Meta's Transfusion Model Utilizes Single Architecture for Text and Image Processing

2024-09-02

Multi-modal models that can handle both text and images are a hot topic in the field of artificial intelligence. However, training these models faces a unique challenge: language models deal with discrete values (words and tokens), while image generation models must handle continuous pixel values.


Current multi-modal models use techniques that compromise the quality of data representation. In a recent research paper, scientists from Meta and the University of Southern California introduced a new technique called Transfusion, which allows a single model to seamlessly handle both discrete and continuous modalities.


The Challenges of Multi-modal Models


Current approaches to addressing multi-modal challenges often involve different trade-offs. Some techniques use different architectures for language and image processing, often pre-training each component separately. This is the approach taken by models like LLaVA. These models struggle with learning complex interactions between different modalities, especially when dealing with documents that intertwine images and text.


Other techniques quantize images into discrete values, effectively converting them into token sequences similar to text. This is the approach used by Meta's Chameleon, which was introduced earlier this year. While this method allows for image processing using language models, it results in the loss of information contained in continuous pixel values.




Chunting Zhou, Senior Research Scientist at Meta AI and co-author of the paper, previously worked on the research for the Chameleon paper.


"We noticed that quantization methods create an information bottleneck in image representation, where the discrete representation of images is highly compressed, leading to the loss of information from the original images," she told VentureBeat. "At the same time, training a good discrete image tokenizer is also very challenging. So, we posed the question: 'Can we directly use the more natural continuous representation of images when training multi-modal models with discrete text?'"


Transfusion: A Unified Approach to Multi-modal Learning


"Diffusion models and autoregressive models based on next-token prediction are the best methods for generating continuous and discrete data," Zhou said. "This inspired us to develop a new multi-modal approach that combines the best aspects of these two methods in a natural and simple way."


Transfusion is a method for training a single model to handle both discrete and continuous modalities without quantization or separate modules. The core idea of Transfusion is to train a single model with two objectives: language modeling for text and diffusion modeling for images.


Transfusion combines these two objectives to train a Transformer model capable of processing and generating both text and images. During training, the model is exposed to both text and image data, and the loss functions for language modeling and diffusion are applied simultaneously.




"We demonstrate that by training a single model to simultaneously predict discrete text tokens and diffuse continuous images, we can fully integrate these two modalities without loss of information," the researchers wrote.


Transfusion uses a unified architecture and vocabulary to handle mixed-modal inputs.
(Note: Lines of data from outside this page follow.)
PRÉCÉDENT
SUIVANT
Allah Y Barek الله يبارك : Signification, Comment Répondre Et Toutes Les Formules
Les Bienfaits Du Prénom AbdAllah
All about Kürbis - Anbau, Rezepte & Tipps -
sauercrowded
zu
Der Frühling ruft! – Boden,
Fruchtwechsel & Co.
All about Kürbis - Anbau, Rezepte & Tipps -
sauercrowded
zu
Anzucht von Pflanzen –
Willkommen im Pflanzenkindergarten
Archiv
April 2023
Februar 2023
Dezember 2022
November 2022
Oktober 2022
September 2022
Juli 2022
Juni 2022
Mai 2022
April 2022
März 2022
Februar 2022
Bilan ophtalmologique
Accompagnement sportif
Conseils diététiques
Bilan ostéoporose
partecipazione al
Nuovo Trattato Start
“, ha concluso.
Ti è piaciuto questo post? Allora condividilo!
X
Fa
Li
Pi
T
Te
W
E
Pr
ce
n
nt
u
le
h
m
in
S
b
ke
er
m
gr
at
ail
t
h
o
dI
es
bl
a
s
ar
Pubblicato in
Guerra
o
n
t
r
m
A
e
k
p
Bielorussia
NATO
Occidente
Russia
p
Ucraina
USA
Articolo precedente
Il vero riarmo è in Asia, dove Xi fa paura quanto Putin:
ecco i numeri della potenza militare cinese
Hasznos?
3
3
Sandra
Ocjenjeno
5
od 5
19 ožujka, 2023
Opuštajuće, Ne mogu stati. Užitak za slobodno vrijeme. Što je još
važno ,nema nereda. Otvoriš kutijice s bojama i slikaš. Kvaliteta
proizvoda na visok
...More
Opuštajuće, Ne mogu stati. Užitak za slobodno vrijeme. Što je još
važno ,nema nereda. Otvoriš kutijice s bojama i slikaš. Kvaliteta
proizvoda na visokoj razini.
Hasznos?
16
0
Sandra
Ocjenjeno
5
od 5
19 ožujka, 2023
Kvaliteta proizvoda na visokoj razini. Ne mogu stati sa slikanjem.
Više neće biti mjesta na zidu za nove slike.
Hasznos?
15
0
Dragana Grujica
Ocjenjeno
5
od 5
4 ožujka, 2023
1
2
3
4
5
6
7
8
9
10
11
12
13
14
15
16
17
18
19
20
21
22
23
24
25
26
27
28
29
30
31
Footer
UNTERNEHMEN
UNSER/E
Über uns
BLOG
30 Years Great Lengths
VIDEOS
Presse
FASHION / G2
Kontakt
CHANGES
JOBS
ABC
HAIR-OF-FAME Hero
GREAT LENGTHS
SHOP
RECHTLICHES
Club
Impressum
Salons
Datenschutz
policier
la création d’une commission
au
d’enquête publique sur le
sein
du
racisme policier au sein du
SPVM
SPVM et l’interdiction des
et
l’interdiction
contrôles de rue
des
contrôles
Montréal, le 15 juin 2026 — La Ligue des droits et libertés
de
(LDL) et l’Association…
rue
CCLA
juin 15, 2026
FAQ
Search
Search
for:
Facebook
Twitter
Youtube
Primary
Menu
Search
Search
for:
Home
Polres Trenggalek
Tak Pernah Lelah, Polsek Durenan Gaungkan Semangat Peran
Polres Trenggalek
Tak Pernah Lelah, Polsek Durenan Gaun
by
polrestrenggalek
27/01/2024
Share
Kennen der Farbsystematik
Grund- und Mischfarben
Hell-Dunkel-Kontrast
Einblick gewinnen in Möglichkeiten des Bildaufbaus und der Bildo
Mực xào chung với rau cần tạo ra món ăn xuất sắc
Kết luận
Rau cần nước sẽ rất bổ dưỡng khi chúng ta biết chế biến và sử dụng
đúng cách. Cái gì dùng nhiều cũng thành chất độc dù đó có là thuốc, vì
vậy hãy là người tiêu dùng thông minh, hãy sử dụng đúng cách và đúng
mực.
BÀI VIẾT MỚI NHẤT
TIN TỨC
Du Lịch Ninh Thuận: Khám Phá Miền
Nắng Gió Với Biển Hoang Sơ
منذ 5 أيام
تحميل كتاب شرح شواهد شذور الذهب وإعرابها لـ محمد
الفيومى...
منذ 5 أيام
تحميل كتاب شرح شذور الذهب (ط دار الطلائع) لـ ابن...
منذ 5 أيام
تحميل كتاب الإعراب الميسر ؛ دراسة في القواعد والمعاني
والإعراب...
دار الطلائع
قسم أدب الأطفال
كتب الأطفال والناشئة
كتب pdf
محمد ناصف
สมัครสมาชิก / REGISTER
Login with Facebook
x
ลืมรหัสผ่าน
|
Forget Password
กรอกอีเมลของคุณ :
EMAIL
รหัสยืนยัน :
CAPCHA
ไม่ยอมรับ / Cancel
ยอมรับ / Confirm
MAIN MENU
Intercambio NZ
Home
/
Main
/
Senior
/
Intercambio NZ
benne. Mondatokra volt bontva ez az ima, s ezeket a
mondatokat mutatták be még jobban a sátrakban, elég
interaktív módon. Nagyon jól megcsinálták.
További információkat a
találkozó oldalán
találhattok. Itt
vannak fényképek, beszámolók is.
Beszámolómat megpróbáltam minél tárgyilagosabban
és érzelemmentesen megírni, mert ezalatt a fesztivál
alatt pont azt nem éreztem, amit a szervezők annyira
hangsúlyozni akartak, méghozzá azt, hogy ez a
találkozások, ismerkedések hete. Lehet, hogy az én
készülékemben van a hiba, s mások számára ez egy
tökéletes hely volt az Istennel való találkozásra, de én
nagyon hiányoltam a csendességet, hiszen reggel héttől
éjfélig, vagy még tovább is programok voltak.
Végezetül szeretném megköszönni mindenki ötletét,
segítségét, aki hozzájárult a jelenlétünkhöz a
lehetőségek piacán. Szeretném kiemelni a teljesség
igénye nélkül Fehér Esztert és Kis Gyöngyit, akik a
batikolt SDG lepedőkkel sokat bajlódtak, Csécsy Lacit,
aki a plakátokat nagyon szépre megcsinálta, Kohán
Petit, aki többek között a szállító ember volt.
The model includes lightweight modality-specific components that transform text tokens and image blocks into appropriate representations before they are processed by the Transformer.


To enhance the representation capacity of image data, Transfusion utilizes a variational autoencoder (VAE), a neural network that learns to represent complex data, such as images, in a low-dimensional continuous space. In Transfusion, VAE is used to encode each 8x8 block of an image into a series of continuous values.




"Our main innovation lies in demonstrating that we can use separate losses for shared data and parameters of different modalities - language modeling for text and diffusion for images," the researchers wrote.


Transfusion Outperforms Quantization-based Methods


The researchers trained a 7 billion parameter model using Transfusion and evaluated its performance on various standard single-modal and cross-modal benchmarks, including text-to-text, text-to-image, and image-to-text tasks. They compared the performance of Transfusion with an equivalently sized model based on Chameleon, which is currently a prominent open-source scientific approach for training native multi-modal models.


In their experiments, Transfusion consistently outperformed Chameleon on all modalities. In text-to-image generation, Transfusion achieved better results at less than one-third of the computational cost of Chameleon. Similarly, in image-to-text generation, Transfusion achieved performance comparable to Chameleon with only 21.8% of the computational resources.


Surprisingly, even in terms of text, Transfusion exhibited better performance on the text-only benchmark, despite using the same language modeling objective as Chameleon. This suggests that training based on quantized image tokens may have a negative impact on text performance.


"As an alternative, Transfusion offers greater scalability in all aspects compared to commonly used quantization-based multi-modal training methods," Zhou said.




The researchers conducted separate experiments on image generation and compared Transfusion with other image generation models. Transfusion outperformed other popular models such as DALL-E 2 and Stable Diffusion XL while being able to generate text.


"Transfusion opens up many new opportunities and interesting applications for multi-modal learning," Zhou said. "By working like large language models (LLMs) but handling multi-modal data, Transfusion could unlock new applications with better controllability in user-input interactive sessions, such as interactive editing of images and videos."